## TASK STATEMENT
An exact transcription of the entries is required, with none of the pictures carried over.

## SUPPLIED RECORDS
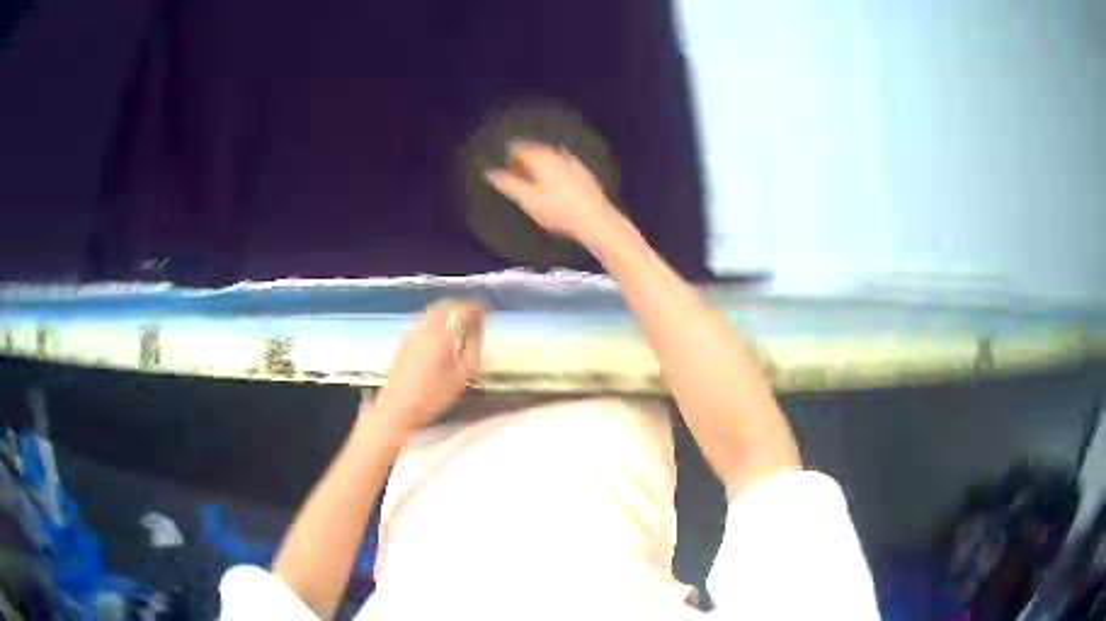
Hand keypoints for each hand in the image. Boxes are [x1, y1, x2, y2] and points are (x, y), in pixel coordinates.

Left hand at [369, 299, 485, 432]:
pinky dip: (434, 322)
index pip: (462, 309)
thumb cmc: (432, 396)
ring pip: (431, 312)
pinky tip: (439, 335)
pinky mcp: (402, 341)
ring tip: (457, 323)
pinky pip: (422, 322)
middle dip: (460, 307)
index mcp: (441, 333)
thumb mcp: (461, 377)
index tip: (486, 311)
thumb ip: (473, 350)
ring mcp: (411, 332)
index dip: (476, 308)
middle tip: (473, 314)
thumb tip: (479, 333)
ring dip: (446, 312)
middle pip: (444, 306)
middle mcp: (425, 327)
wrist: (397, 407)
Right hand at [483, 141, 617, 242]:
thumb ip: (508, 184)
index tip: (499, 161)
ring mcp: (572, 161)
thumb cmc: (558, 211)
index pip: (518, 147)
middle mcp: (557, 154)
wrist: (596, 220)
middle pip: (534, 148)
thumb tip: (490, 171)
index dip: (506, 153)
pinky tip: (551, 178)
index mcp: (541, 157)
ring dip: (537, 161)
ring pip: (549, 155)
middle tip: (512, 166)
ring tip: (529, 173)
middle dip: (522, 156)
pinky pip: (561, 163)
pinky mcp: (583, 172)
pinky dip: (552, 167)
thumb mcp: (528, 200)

## ANSWER SECTION
Hand keypoints for each hand in the image. Boxes are [x1, y1, x2, y2] and points are (x, y), in pixel coordinates.

Left hand at [369, 299, 485, 432]:
pinky dip: (434, 322)
index pip: (462, 309)
thumb cmc: (432, 396)
ring pip: (431, 312)
pinky tip: (439, 335)
pinky mcp: (402, 341)
ring tip: (457, 323)
pinky pip: (422, 322)
middle dip: (460, 307)
index mcp: (441, 333)
thumb mcp: (461, 377)
index tip: (486, 311)
thumb ip: (473, 350)
ring mcp: (411, 332)
index dip: (476, 308)
middle tip: (473, 314)
thumb tip: (479, 333)
ring dip: (446, 312)
middle pip: (444, 306)
middle mcp: (425, 327)
wrist: (397, 407)
Right hand at [483, 141, 617, 242]:
thumb ip: (508, 184)
index tip: (499, 161)
ring mcp: (572, 161)
thumb cmc: (558, 211)
index pip: (518, 147)
middle mcp: (557, 154)
wrist: (596, 220)
middle pip: (534, 148)
thumb tip: (490, 171)
index dip: (506, 153)
pinky tip: (551, 178)
index mcp: (541, 157)
ring dip: (537, 161)
ring pip: (549, 155)
middle tip: (512, 166)
ring tip: (529, 173)
middle dip: (522, 156)
pinky pip: (561, 163)
pinky mcp: (583, 172)
pinky dip: (552, 167)
thumb mcp: (528, 200)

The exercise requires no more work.